Amnesty International's latest research reveals how whole villages of burned Rohingya houses have been bulldosed since January.

Lee called for a thorough, impartial and credible investigation to be conducted without delay and perpetrators to be held responsible for the alleged crimes that were committed in Rakhine State since 9 October 2016 and 25 August 2017, and for the violations that continue today.

Amnesty's report, "Remaking Rakhine State", says that along with new civilian infrastructure to accommodate returnees, the region is being "militarised at an alarming pace".
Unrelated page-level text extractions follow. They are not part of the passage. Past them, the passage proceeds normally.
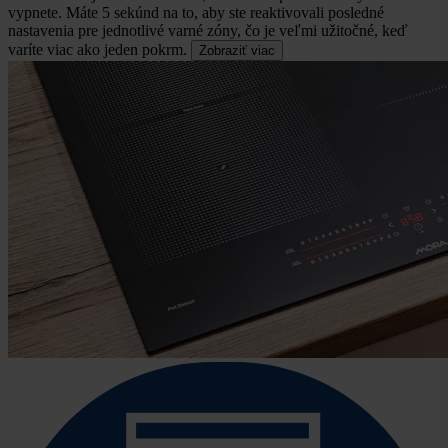
vypnete.
Máte 5 sekúnd na to, aby ste reaktivovali posledné
nastavenia pre jednotlivé varné zóny, čo je veľmi užitočné, keď
varíte viac ako jeden pokrm.
Zobraziť viac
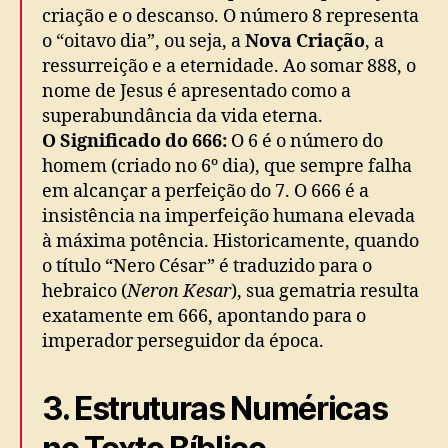
criação e o descanso. O número 8 representa
o “oitavo dia”, ou seja, a
Nova Criação
, a
ressurreição e a eternidade. Ao somar 888, o
nome de Jesus é apresentado como a
superabundância da vida eterna.
O Significado do 666:
O 6 é o número do
homem (criado no 6º dia), que sempre falha
em alcançar a perfeição do 7. O 666 é a
insistência na imperfeição humana elevada
à máxima potência. Historicamente, quando
o título “Nero César” é traduzido para o
hebraico (
Neron Kesar
), sua gematria resulta
exatamente em 666, apontando para o
imperador perseguidor da época.
3. Estruturas Numéricas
In January, officials said they were ready to start repatriating refugees living in Bangladeshi camps, but many are refusing to return until they get guarantees of safety and basic rights. The latest satellite images suggest that this process is underway.

"What we are seeing in Rakhine is an occupation of land by military on a dramatic scale. New bases are being erected to house the very same security forces that have committed crimes against humanity against Rohingyas".

Many in the worldwide community have condemned the violence, suggesting it could constitute ethnic cleansing or even genocide. "Contributing to entrenching a system that systematically discriminates against Rohingya and that makes the return of refugees even less likely could amount to assisting in crimes against humanity".

Exodus of refugees across the border into Bangladesh has continued into 2018.

An Amnesty report published on Monday echoed previous ones by saying the remains of some of those villages - and some buildings not previously damaged - had been bulldozed.

"People are in a panic", one refugee in Bangladesh, who fled his village in January, told the rights watchdog. The last step of Beijing initiative, which invests in projects of a different nature in Rakhine, is to find a long-term solution based on developing state, one of most depauperados in country.

Nearly 700,000 people have fled northern Rakhine State to Bangladesh in the last six months following a wave violence which the United Nations has called ethnic cleansing.

The UN Assistant Secretary General for Human Rights Andrew Gilmour last week said that "ethnic cleansing" against the Rohingya was continuing in Rakhine State through a "campaign of terror and forced starvation" intending to drive the remaining Rohingya population into Bangladesh.

Spokesperson Colm O'Gorman says it makes it even more hard for refugees to return home.